__Exercise brief__:
Repeat the records below exactly, leaving out every picture.

BEGIN

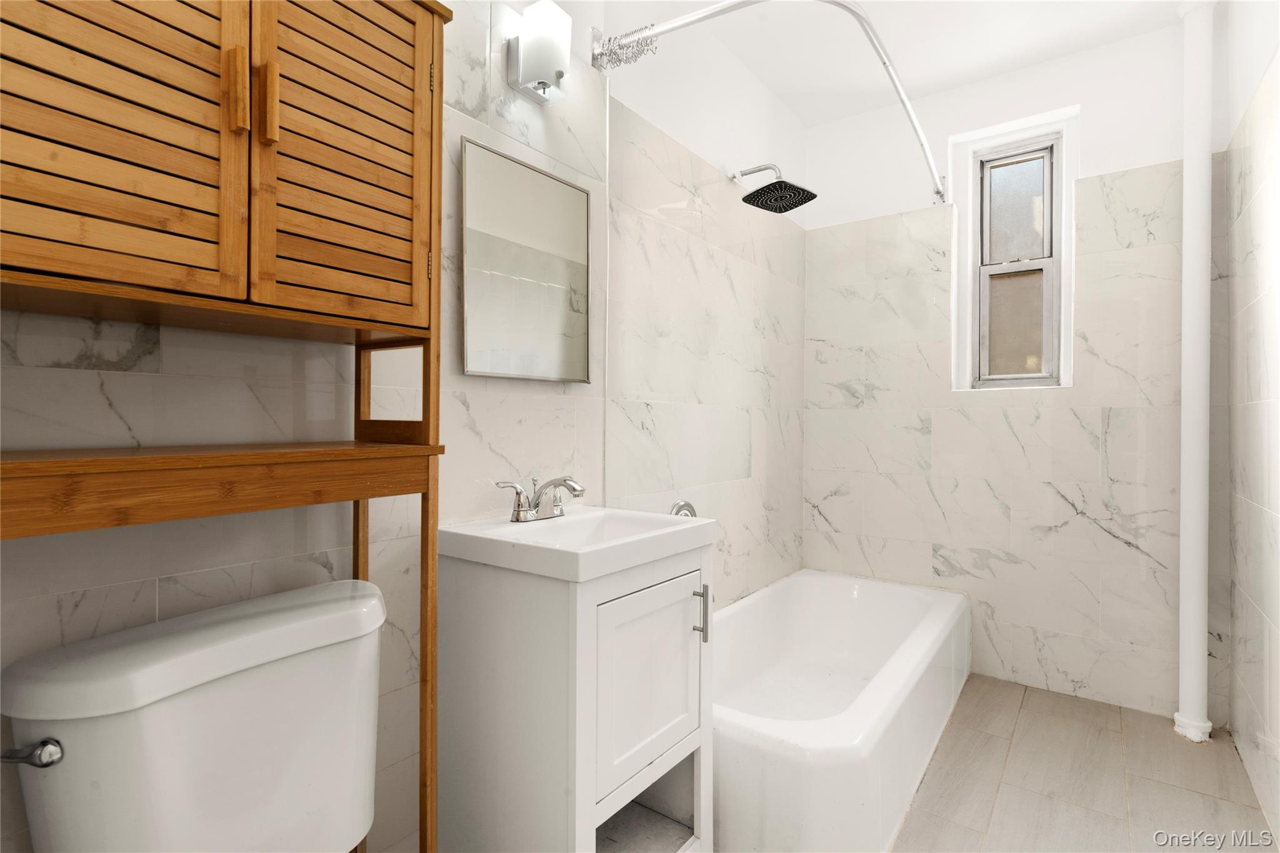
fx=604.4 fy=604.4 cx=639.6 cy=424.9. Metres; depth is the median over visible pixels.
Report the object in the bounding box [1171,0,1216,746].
pipe
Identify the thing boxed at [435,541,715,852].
vanity cabinet
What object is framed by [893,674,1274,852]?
floor
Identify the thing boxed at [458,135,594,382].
mirror
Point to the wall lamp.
(544, 85)
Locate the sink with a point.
(572, 520)
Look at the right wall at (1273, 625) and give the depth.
1.78 m
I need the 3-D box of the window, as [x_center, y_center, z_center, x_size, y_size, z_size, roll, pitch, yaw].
[1.626,-0.705,2.625,0.425,1.110,0.141,0,0,36]
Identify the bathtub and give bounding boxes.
[712,567,971,852]
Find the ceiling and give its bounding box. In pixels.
[624,0,1195,123]
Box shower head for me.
[731,161,819,213]
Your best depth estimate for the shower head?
2.32 m
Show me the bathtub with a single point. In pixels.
(915, 612)
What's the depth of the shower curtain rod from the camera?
1.61 m
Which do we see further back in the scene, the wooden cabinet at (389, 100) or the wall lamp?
the wall lamp
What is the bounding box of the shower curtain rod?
[591,0,944,202]
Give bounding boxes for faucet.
[495,475,586,523]
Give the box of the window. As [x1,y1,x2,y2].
[947,105,1078,391]
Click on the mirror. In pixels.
(552, 185)
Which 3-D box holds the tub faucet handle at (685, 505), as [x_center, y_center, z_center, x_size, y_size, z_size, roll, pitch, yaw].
[0.168,0.344,2.107,0.065,0.163,0.166,0,0,36]
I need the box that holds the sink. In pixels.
[436,505,716,582]
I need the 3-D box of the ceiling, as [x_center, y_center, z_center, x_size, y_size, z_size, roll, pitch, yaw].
[0.481,-1.524,1.241,1.803,0.101,3.744,0,0,36]
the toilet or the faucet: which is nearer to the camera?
the toilet
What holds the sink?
on the vanity cabinet at (467, 655)
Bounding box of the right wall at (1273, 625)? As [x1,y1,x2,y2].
[1215,0,1279,847]
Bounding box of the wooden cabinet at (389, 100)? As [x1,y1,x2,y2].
[0,0,451,852]
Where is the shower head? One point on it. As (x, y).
(762, 190)
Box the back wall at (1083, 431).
[805,16,1206,721]
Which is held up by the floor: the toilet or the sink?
the toilet
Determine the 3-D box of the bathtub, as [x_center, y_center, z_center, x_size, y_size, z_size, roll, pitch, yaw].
[0.598,0.896,2.117,0.779,0.385,1.605,0,0,36]
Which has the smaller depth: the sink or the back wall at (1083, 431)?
the sink
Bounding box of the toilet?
[0,575,388,852]
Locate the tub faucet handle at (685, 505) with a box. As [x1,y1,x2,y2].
[668,499,697,518]
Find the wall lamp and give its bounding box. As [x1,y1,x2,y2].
[504,0,574,105]
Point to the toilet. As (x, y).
(224, 692)
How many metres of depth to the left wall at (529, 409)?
1.46 m
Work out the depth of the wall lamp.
1.45 m
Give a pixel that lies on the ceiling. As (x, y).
(983, 75)
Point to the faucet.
(519, 493)
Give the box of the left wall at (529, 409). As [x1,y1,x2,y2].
[0,0,806,852]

END

__Written solution__:
fx=604.4 fy=604.4 cx=639.6 cy=424.9. Metres; depth is the median over visible pixels.
Report the object in the bounding box [1171,0,1216,746].
pipe
Identify the thing boxed at [435,541,715,852].
vanity cabinet
What object is framed by [893,674,1274,852]?
floor
Identify the thing boxed at [458,135,594,382].
mirror
Point to the wall lamp.
(544, 85)
Locate the sink with a point.
(572, 520)
Look at the right wall at (1273, 625) and give the depth.
1.78 m
I need the 3-D box of the window, as [x_center, y_center, z_center, x_size, y_size, z_size, roll, pitch, yaw].
[1.626,-0.705,2.625,0.425,1.110,0.141,0,0,36]
Identify the bathtub and give bounding boxes.
[712,567,971,852]
Find the ceiling and give its bounding box. In pixels.
[624,0,1195,123]
Box shower head for me.
[731,161,819,213]
Your best depth estimate for the shower head?
2.32 m
Show me the bathtub with a single point. In pixels.
(915, 612)
What's the depth of the shower curtain rod from the camera?
1.61 m
Which do we see further back in the scene, the wooden cabinet at (389, 100) or the wall lamp?
the wall lamp
What is the bounding box of the shower curtain rod?
[591,0,944,202]
Give bounding boxes for faucet.
[495,475,586,523]
Give the box of the window. As [x1,y1,x2,y2].
[947,105,1078,391]
Click on the mirror. In pixels.
(552, 185)
Which 3-D box holds the tub faucet handle at (685, 505), as [x_center, y_center, z_center, x_size, y_size, z_size, roll, pitch, yaw].
[0.168,0.344,2.107,0.065,0.163,0.166,0,0,36]
I need the box that holds the sink. In pixels.
[436,505,716,582]
I need the 3-D box of the ceiling, as [x_center, y_center, z_center, x_size, y_size, z_size, roll, pitch, yaw].
[0.481,-1.524,1.241,1.803,0.101,3.744,0,0,36]
the toilet or the faucet: which is nearer to the camera?
the toilet
What holds the sink?
on the vanity cabinet at (467, 655)
Bounding box of the right wall at (1273, 625)? As [x1,y1,x2,y2].
[1215,0,1279,847]
Bounding box of the wooden cabinet at (389, 100)? As [x1,y1,x2,y2].
[0,0,451,852]
Where is the shower head? One point on it. As (x, y).
(762, 190)
Box the back wall at (1083, 431).
[805,16,1206,721]
Which is held up by the floor: the toilet or the sink?
the toilet
Determine the 3-D box of the bathtub, as [x_center, y_center, z_center, x_size, y_size, z_size, roll, pitch, yaw].
[0.598,0.896,2.117,0.779,0.385,1.605,0,0,36]
Which has the smaller depth: the sink or the back wall at (1083, 431)?
the sink
Bounding box of the toilet?
[0,575,388,852]
Locate the tub faucet handle at (685, 505) with a box. As [x1,y1,x2,y2].
[668,499,697,518]
Find the wall lamp and give its bounding box. As [x1,y1,x2,y2].
[504,0,574,105]
Point to the toilet. As (x, y).
(224, 692)
How many metres of depth to the left wall at (529, 409)?
1.46 m
Work out the depth of the wall lamp.
1.45 m
Give a pixel that lies on the ceiling. As (x, y).
(983, 75)
Point to the faucet.
(519, 493)
Give the box of the left wall at (529, 409). As [x1,y1,x2,y2].
[0,0,806,852]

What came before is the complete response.